The donations and lip service are indeed well intended, and in their small way, certainly appreciated… but the problem has grown beyond receiving free cases plug-ins and Febreez to spritz up the room. it is time to figure how we are going to get the elephant and all it’s dung, through a door that is now too little for it to pass…..
We need to take out a wall, pull out the elephant, clean out the dung, rebuild the wall, and then, use the Febreez and plug-ins to make it smell nice…
That elephant is poverty. The only way that 51.9% of Delaware’s children EVEN HAVE A SHOT OF ESCAPING POVERTY!!!! is through a good public school education……
Yet every year with Charter Schools, we are taking tons of money out and away from public education….

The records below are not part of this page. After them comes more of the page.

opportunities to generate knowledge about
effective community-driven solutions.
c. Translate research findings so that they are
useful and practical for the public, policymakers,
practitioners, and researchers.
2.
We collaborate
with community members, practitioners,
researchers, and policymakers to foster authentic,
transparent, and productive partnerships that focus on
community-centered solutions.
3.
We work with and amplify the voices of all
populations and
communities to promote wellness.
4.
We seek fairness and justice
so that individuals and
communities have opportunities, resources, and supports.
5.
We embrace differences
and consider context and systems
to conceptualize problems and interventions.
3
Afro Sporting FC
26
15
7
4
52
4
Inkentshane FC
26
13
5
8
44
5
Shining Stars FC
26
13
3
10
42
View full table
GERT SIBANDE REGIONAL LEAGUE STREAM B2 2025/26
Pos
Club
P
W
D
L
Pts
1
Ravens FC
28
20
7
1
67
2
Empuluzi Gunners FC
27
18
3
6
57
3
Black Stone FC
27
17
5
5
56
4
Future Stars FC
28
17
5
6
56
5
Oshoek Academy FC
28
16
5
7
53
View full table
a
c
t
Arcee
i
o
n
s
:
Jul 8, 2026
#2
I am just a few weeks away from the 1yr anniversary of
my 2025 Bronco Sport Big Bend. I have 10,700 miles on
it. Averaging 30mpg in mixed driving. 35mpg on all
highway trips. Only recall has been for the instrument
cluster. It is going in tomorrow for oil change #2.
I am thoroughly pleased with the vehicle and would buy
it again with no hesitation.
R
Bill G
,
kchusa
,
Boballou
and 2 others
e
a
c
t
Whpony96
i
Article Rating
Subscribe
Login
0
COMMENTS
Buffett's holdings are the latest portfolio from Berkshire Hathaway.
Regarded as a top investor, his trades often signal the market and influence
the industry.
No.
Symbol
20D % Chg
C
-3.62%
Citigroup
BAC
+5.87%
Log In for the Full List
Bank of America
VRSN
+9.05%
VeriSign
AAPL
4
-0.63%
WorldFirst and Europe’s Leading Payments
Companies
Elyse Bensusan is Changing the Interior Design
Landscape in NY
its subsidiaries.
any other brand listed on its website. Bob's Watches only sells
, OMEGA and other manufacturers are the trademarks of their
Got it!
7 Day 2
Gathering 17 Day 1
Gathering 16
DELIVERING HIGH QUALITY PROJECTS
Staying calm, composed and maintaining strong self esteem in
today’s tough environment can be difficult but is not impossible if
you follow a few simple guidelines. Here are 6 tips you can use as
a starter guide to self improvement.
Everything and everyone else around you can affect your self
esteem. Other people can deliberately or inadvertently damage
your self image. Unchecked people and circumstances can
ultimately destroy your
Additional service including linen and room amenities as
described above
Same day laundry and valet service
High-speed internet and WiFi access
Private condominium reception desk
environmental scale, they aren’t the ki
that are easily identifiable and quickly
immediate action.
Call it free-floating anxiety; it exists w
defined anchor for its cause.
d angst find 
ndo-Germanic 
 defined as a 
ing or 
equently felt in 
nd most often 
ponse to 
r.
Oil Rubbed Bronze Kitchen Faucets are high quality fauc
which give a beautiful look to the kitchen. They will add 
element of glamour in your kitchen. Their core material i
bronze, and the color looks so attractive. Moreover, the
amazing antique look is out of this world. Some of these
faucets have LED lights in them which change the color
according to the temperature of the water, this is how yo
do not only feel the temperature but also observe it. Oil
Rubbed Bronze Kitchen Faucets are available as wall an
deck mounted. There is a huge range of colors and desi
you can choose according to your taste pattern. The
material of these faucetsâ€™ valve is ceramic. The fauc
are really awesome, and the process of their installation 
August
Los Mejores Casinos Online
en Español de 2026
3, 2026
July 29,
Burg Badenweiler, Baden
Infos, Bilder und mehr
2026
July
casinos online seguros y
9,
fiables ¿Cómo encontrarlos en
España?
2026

We are closing the door on half of Delaware’s children… SLAM, Lock, throw away the key…..
We need to start working on that elephant problem now!
This philosophy is at the core of America’s current demise. Unless it changes, reverts back to caring about others and realizing we are only as good as our weakest link, I ‘m afraid the writing is on the wall as far as America’s future prosperity goes…
Anyone to who says the fault of America is its firemen who are paid too much, it’s police force who retires too well, it’s workers who are too wealthy, it’s teachers who do too little, is our number one enemy and should be eliminated just as any terrorist would…
Terrorists bring down buildings. These people ruin great civilizations.